Los puestos que ocupábamos en el concierto estaban bien situados para ver a la pianista. Un poco a la izquierda nos hubiera incomodado una columna. La mayoría de los espectadores eran personas mayores, es decir mayores que yo. Uno que otro joven o niño estaban como perdidos en ese lugar. A mi izquierda había una pareja con quien me topé cuando compraba las boletas. Bueno fue el señor quien se topó conmigo, atropellándome sin querer, se excusó y después me di cuenta de que era ciego. A él no le incomodaba la columna que tapaba la vista del escenario.
A fuerza de aplausos logramos sin mucha insistencia que tocara un corto bis que no reconocí. No soy experto en música clásica.
Salimos a la calle entre los primeros buscando el aire que faltaba al interior. Me quedé pensando cómo habría hecho un señor mayor que subió a su puesto ayudado de la mano por la joven acomodadora. No entiendo por qué una persona así no usa bastón.
El concierto duró de ocho y media a diez y media con un intermedio. No habíamos comido, pero tampoco teníamos mucha hambre y menos de platos calientes. Viendo en las terrazas vecinas comensales comiendo fondue de queso, pensé que deberían de ser turistas que cumplían con la lista de cosas por hacer en Suiza: probar esta comida típica. ¡Qué calor de solo verlos!
Caminamos hacia donde habíamos estacionado cerca de la sala del Alhambra en la calle Franck-Martin. La terraza de la pizzeria La Boursière estaba abierta y servían todavía. Nos sentamos cerca de la puerta. Muchas mesas llenas. Se oía hablar inglés, árabe, francés, quizás un idioma del este y en nuestra mesa, español. Un gaspacho y una ensalada italiana acompañados de vino rosado frío. El mesero parecía norteafricano pero por el acento quizás bien de los Balcanes.
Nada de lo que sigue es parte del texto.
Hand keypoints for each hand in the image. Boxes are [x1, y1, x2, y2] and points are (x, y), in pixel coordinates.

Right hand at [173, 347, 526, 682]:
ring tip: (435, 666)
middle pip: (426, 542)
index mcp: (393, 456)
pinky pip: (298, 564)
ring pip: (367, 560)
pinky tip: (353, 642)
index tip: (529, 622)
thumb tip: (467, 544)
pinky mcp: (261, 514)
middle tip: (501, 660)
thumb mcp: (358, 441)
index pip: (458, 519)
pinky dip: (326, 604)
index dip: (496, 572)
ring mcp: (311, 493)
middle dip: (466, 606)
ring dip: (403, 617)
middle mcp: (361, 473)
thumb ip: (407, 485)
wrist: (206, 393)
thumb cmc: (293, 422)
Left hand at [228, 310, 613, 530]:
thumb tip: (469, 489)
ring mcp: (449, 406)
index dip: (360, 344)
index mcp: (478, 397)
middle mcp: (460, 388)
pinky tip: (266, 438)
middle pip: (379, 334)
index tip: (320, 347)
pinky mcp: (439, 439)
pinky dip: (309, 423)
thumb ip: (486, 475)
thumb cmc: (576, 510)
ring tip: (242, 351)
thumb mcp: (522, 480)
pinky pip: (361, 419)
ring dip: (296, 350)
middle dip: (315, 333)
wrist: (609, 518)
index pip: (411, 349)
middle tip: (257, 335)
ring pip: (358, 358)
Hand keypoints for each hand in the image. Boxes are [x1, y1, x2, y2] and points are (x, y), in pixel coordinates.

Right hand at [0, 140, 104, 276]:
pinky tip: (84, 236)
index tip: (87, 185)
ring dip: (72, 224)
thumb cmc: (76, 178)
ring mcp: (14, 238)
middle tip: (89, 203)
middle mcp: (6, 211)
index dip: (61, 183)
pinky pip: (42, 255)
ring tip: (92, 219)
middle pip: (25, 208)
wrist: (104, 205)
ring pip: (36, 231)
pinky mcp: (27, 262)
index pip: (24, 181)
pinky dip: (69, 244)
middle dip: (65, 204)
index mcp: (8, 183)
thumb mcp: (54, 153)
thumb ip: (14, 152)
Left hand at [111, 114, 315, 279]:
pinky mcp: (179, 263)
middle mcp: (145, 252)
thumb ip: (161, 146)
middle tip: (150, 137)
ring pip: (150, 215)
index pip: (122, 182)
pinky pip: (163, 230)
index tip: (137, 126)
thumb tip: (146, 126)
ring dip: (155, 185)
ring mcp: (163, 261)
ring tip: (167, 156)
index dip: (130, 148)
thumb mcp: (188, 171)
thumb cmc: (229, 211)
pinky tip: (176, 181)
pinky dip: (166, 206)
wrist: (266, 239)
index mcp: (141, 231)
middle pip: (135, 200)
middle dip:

Lo oí preguntar a unos jóvenes que terminaban de comer a mi espalda si les había gustado. «Excelente la pizza, sobre todo con la salsa picante», escuché. De reojo noté que terminaban las últimas gotas de una botella de vino rosado; no les vi la cara. Unas jóvenes bulliciosas entraron a preguntar en francés con acento inglés si había puesto para ellas. Salieron contentas a sentarse en otra mesa exterior. Pidieron pizza.
En esas, los jóvenes de la mesa de atrás salieron corriendo de repente como si los estuviera persiguiendo el diablo. ¡Se fueron sin pagar! Nadie los detuvo. Hablaban francés sin acento. ¿Serían suizos? El mesero quedó muy sorprendido cuando se dio cuenta. Dijo que nunca había visto algo parecido en su restaurante. A mediodía con todas las mesas llenas adentro y afuera, la gente suele dejar el dinero sobre las mesas sin problema y nada se pierde.
Serían las 11 y media de la noche. El viento caliente movía las hojas del único árbol plantado frondoso en medio de la plaza, rodeado de altos edificios. Quizás el calor trastornó a los jóvenes y el viento caliente los hizo correr de esa manera. Nosotros sí pagamos.